Dataset entries -

----

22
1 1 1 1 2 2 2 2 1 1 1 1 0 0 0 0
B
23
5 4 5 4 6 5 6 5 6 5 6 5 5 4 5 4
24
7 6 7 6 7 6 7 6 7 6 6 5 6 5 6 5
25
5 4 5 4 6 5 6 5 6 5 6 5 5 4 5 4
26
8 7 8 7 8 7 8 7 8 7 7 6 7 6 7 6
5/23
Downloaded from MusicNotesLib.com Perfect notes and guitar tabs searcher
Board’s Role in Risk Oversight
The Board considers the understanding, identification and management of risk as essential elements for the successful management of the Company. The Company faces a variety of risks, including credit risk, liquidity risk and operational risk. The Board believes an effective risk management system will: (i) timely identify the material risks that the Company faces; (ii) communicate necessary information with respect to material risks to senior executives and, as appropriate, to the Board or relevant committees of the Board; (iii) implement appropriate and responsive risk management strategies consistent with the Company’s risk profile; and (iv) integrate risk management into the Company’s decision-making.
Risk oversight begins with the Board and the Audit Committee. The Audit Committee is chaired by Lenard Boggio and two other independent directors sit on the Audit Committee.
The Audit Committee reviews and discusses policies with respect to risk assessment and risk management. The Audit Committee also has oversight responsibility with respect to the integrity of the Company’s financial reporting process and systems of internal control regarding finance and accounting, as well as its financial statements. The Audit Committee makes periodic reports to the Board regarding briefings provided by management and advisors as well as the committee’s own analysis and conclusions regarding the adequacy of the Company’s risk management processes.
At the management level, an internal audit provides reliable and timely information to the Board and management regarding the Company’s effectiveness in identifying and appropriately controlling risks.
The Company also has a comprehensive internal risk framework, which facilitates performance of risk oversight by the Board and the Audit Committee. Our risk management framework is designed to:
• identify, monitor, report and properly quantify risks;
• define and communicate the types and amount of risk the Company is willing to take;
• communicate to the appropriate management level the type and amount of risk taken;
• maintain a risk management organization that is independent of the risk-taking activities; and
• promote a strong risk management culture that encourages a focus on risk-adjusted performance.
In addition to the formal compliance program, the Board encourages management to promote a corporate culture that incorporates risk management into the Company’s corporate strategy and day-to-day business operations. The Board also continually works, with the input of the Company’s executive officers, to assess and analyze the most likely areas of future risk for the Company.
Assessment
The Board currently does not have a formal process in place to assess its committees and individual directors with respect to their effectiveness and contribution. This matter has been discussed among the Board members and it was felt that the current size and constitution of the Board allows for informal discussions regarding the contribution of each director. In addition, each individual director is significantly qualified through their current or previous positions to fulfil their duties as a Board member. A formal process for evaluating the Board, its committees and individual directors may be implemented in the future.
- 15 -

----

WHAT NEEDS TO BE DONE - Word for word, repeat every line of the data.

EXERCISE RESPONSE -
22
1 1 1 1 2 2 2 2 1 1 1 1 0 0 0 0
B
23
5 4 5 4 6 5 6 5 6 5 6 5 5 4 5 4
24
7 6 7 6 7 6 7 6 7 6 6 5 6 5 6 5
25
5 4 5 4 6 5 6 5 6 5 6 5 5 4 5 4
26
8 7 8 7 8 7 8 7 8 7 7 6 7 6 7 6
5/23
Downloaded from MusicNotesLib.com Perfect notes and guitar tabs searcher
Board’s Role in Risk Oversight
The Board considers the understanding, identification and management of risk as essential elements for the successful management of the Company. The Company faces a variety of risks, including credit risk, liquidity risk and operational risk. The Board believes an effective risk management system will: (i) timely identify the material risks that the Company faces; (ii) communicate necessary information with respect to material risks to senior executives and, as appropriate, to the Board or relevant committees of the Board; (iii) implement appropriate and responsive risk management strategies consistent with the Company’s risk profile; and (iv) integrate risk management into the Company’s decision-making.
Risk oversight begins with the Board and the Audit Committee. The Audit Committee is chaired by Lenard Boggio and two other independent directors sit on the Audit Committee.
The Audit Committee reviews and discusses policies with respect to risk assessment and risk management. The Audit Committee also has oversight responsibility with respect to the integrity of the Company’s financial reporting process and systems of internal control regarding finance and accounting, as well as its financial statements. The Audit Committee makes periodic reports to the Board regarding briefings provided by management and advisors as well as the committee’s own analysis and conclusions regarding the adequacy of the Company’s risk management processes.
At the management level, an internal audit provides reliable and timely information to the Board and management regarding the Company’s effectiveness in identifying and appropriately controlling risks.
The Company also has a comprehensive internal risk framework, which facilitates performance of risk oversight by the Board and the Audit Committee. Our risk management framework is designed to:
• identify, monitor, report and properly quantify risks;
• define and communicate the types and amount of risk the Company is willing to take;
• communicate to the appropriate management level the type and amount of risk taken;
• maintain a risk management organization that is independent of the risk-taking activities; and
• promote a strong risk management culture that encourages a focus on risk-adjusted performance.
In addition to the formal compliance program, the Board encourages management to promote a corporate culture that incorporates risk management into the Company’s corporate strategy and day-to-day business operations. The Board also continually works, with the input of the Company’s executive officers, to assess and analyze the most likely areas of future risk for the Company.
Assessment
The Board currently does not have a formal process in place to assess its committees and individual directors with respect to their effectiveness and contribution. This matter has been discussed among the Board members and it was felt that the current size and constitution of the Board allows for informal discussions regarding the contribution of each director. In addition, each individual director is significantly qualified through their current or previous positions to fulfil their duties as a Board member. A formal process for evaluating the Board, its committees and individual directors may be implemented in the future.
- 15 -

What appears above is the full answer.